Article

Article

All news stories

The science of spherification: a lecture on avant-garde cuisine & live cooking demonstration

Dr. Chris Chipot, a Beckman senior fellow, will present a special lecture at 2 p.m. on Friday, December 12, in 1005 Beckman, detailing his expertise in avant-garde cuisine and its correlation with material science. 

Published on Nov. 20, 2014

Chris Chipot is the research director at National Center for Scientific Research (CNRS) in France and the co-director of the Associate International Laboratory between CNRS and the University of Illinois. He came to the Beckman Institute in October of this year to work closely with Klaus Schulten, director of the Theoretical and Computational Biophysics Group, on the Associate International Laboratory that they co-direct. As an accomplished biophysicist, Chipot also has a passion for avant-garde cuisine, and he uses this skill to influence his research.

“For the first time in my life, I managed to combine my two passions,” Chipot said, “my job as a theoretician and cooking.”

The Science of Spherification

One of the most iconic forms of avant-garde cuisine, also known as molecular gastronomy, involves the presentation of flavorful, edible liquids—ranging from exotic cocktails to simple olive oil—packaged into spheres. This technique, known as “spherification” was invented 70 years ago, but became popularized only recently by renowned avant-garde cuisine chefs like Ferran Adriá or Heston Blumenthal. The process of making the spheres involves packaging the liquid ingredients in envelopes of calcium alginate, a gelatinous substance made mostly out of molecules extracted from brown seaweed.

In this lecture, Chipot will present the foundations of avant-garde cuisine and review a number of techniques from its repertoire. In particular, he will describe the physical principles of spherification and show how new insights can be gained from computer simulations into the formation and stability of alginate spheres. He will further show that the same gelling agent can be utilized in material science, notably to solubilize otherwise insoluble carbon nanotubes.

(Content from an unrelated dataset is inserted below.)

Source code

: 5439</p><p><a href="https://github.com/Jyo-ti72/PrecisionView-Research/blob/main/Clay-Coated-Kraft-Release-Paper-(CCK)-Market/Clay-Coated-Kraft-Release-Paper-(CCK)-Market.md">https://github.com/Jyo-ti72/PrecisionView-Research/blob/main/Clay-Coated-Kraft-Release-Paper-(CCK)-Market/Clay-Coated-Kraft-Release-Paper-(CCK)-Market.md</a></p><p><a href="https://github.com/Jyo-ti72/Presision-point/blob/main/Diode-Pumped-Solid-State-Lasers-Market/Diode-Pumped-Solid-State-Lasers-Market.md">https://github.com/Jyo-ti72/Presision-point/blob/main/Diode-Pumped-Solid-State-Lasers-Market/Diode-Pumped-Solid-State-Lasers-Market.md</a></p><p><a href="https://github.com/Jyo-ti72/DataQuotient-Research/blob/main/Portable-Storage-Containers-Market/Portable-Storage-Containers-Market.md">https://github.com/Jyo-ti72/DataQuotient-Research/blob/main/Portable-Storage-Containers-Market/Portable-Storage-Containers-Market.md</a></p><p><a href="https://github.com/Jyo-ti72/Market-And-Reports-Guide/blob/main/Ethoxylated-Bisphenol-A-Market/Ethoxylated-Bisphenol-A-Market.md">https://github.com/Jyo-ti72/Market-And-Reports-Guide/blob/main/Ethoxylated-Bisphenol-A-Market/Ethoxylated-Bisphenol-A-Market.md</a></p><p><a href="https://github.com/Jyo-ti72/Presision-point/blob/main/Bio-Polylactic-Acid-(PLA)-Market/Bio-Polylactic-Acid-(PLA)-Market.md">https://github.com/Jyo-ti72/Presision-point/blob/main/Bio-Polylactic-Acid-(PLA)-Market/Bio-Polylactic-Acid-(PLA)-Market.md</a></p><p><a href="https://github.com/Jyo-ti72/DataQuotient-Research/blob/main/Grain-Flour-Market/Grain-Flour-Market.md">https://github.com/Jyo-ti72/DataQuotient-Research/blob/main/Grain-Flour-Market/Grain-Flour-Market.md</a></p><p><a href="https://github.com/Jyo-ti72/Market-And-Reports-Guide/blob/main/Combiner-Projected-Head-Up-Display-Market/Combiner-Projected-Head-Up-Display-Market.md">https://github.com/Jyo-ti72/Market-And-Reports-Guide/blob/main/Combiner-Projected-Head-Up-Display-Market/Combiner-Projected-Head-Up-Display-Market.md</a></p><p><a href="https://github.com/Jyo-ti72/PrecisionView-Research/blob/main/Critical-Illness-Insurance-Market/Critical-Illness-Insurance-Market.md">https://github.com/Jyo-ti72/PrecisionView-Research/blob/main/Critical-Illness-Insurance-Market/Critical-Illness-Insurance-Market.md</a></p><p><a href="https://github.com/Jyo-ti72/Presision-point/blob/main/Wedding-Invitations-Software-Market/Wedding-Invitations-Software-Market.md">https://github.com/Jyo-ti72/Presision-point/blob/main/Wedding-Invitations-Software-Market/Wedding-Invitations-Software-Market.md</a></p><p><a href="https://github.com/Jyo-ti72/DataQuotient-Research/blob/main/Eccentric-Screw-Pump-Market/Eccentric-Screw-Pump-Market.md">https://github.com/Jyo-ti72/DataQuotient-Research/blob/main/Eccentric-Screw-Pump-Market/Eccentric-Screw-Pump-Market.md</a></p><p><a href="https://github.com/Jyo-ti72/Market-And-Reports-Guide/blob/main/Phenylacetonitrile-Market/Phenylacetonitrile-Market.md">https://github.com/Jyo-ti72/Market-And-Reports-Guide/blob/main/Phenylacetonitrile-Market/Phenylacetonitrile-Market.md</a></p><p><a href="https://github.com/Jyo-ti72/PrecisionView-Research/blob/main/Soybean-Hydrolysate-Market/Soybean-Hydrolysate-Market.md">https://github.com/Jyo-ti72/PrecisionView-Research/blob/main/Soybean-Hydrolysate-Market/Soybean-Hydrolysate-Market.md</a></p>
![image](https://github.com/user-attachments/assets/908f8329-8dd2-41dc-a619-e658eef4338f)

After detailing, at the molecular scale, how alginate chains spontaneously wrap like a net around liquid droplets and how calcium ions are key to this process, he will demonstrate live, with a portable kitchen, spherification of fruit juices for the audience to taste.


Christophe Chipot received his Ph.D. in theoretical chemistry in 1994 from the Henri Poincaré University, in France, conducting research on intermolecular potentials with a fellowship from the Roussel Uclaf Institute. Following a postdoctorate in the Department of Pharmaceutical Chemistry of the University of California in San Francisco, he became a National Research Council postdoctoral fellow at the NASA Ames Research Center. He joined the CNRS in 1996 at the University of Lorraine, where he worked on the modeling of the biological membranes by means of computer simulations, while developing original approaches for free-energy calculations and the exploration of rare events. His developments also extend to the accurate description of intermolecular interactions, including induction phenomena. He received his habilitation in 2000 and was promoted research director in 2006. Since 2012, he has been directing an Associated International Laboratory established between the CNRS and the University of Illinois at Urbana-Champaign.